- Film poster
- Directed by: Matt Bissonnette
- Written by: Matt Bissonnette
- Produced by: Corey Marr Don Carmody Martina Niland Marie-Claude Poulin
- Starring: Gabriel Byrne Jessica Paré Brian Gleeson
- Cinematography: Jonathon Cliff
- Edited by: Matt Lyon
- Music by: Stephen Rennicks
- Production companies: Corey Marr Productions Don Carmody Productions MCP Productions Port Pictures Monte Rosso Films
- Distributed by: Mongrel Media (Canada)
- Release date: September 24, 2020 (CIFF);
- Running time: 100 minutes
- Countries: Canada Ireland
- Languages: English, French

= Death of a Ladies' Man (film) =

2020 Canadian comedy-drama film

Death of a Ladies' Man is a 2020 Canadian-Irish coproduced black comedy-drama film, directed by Matt Bissonnette. The film stars Gabriel Byrne as Samuel O'Shea, a college literature professor in Montreal who must confront his mortality and make peace with his family after a series of hallucinations lead to his diagnosis with an inoperable brain tumour.
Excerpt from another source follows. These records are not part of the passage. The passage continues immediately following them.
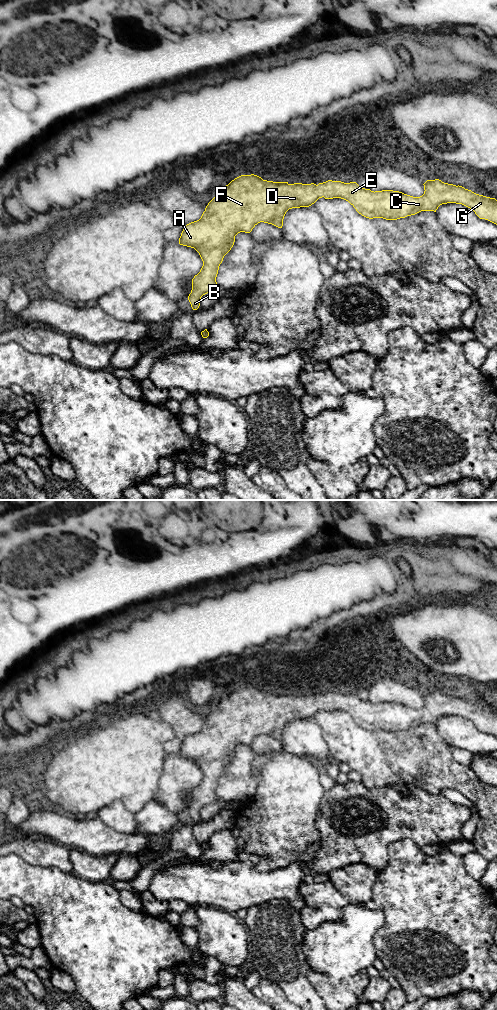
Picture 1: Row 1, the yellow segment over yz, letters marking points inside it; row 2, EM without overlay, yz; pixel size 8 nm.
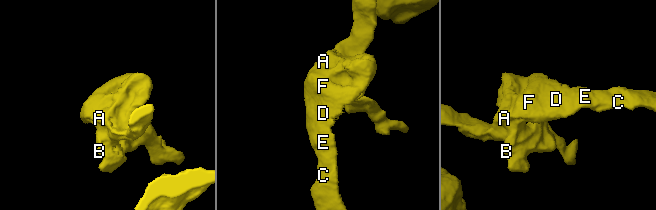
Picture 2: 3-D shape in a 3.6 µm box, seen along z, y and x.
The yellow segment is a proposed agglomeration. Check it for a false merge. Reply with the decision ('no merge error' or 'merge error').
no merge error

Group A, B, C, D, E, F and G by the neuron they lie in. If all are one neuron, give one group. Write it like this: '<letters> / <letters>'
A B C D E F G

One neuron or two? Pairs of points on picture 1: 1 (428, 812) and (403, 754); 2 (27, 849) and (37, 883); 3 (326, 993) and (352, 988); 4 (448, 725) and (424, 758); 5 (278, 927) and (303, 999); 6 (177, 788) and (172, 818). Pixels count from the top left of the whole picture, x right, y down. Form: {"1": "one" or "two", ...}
{"1": "two", "2": "two", "3": "one", "4": "two", "5": "one", "6": "two"}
The film's cast also includes Jessica Paré, Brian Gleeson, Antoine Olivier Pilon, Karelle Tremblay, Suzanne Clément, Joel Bissonnette, Pascale Bussières, Alexandre Nachi and Tyrone Benskin.

The film's themes are reflected through the use of seven Leonard Cohen songs in its musical soundtrack: "Bird on the Wire", "Memories", "Hallelujah", "Why Don't You Try", "Heart with No Companion", "The Lost Canadian (Un Canadien errant)" and "Did I Ever Love You". The use of Cohen's literary or musical work is a recurring motif in Bissonnette's work, also seen in his 2002 filmmaking debut Looking for Leonard and his 2009 film Passenger Side. The film shares the title of Cohen's 1977 album of the same name.

The film premiered on September 24, 2020 at the Calgary International Film Festival, and went into commercial release in Canada in theatres and on video on demand platforms on March 12, 2021.